In the image above, we can see this situation in Atalanta’s match against AC Milan. At the bottom of the picture, the home side are pressing to win possession back. De Roon has moved into a more central position to add defensive cover as Atalanta load players into this area for the press. Gómez is able to win possession back and it comes into a central area. Pašalić is on hand to pick it up and dribble forward. He acknowledges the space he has to move forward and is supported by de Roon’s deeper positioning offering cover to allow him to progress the attack forward.
This is also the case with the Netherlands centre-halves. Both de Ligt and Virgil Van Dijk are exemplary with the ball at their feet. When oppositions set up in a deep block, they are able to use their passing and dribbling abilities to open up passing lanes and switch play from side to side with ease. With these two at centre-half, and de Roon paired alongside de Jong ahead of them, Koeman would have four players who offer the flexibility to work in almost any initial build-up structure. With both midfielders comfortable dropping into a central defender position, and both centre-halves capable of pushing into midfield.
In the image above, you can see an example of Atalanta beginning their build-up following possession being regained. Quickly, Gasperini’s side look to switch the point of attack by moving to the right side of the pitch, with Tolói finding Hateboer out wide. The Brazilian centre-half then uses his momentum from his run and continues it up-field. He burst through the initial line of press, and de Roon drags his movement deeper to maintain space for the centre-half, and also provide cover. Hateboer finds Tolói with a pass back, who then makes a one-touch pass into Iličić out wide. The quickness of the attack by beating the initial press so easily did not give Torino time to set up their defensive structure, and the move resulted in Iličić drawing a penalty for the away side.

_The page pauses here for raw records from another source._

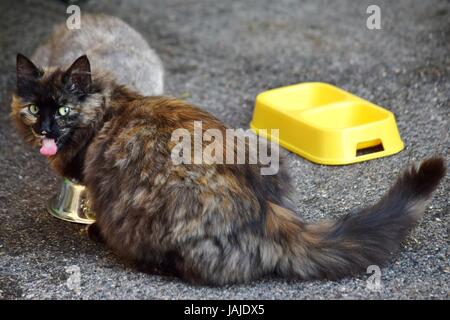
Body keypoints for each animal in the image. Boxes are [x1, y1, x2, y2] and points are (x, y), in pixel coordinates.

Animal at [11, 53, 446, 286]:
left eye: (64, 110)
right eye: (33, 108)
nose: (45, 129)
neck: (110, 106)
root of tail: (268, 214)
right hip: (268, 152)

After an up and down beginning to the season, Atalanta are finally looking to settle into their stride and make a push forward yet again this year. They currently sit 5th place in the league, one point off 4th place Roma, and await a Champions League Round of 16 tie with Valencia this month.
One of the biggest keys to the Italian side is de Roon. We have seen just how essential the Dutch midfielder is to Gasperini’s side, and what he brings in all phases of the match. Going forward, he will continue to be crucial in any success Atalanta is able to achieve.
De Roon’s national team manager Koeman will also be taking a look with interest as Atalanta reach the business end of the campaign. With the Euros ahead, de Roon is making a major case to not only be selected but to be a major part of the side this summer. Only time will tell if this will be the case, but as we have seen above, his style and adaptability could be essential in allowing the Dutch’s flair players to be at their best.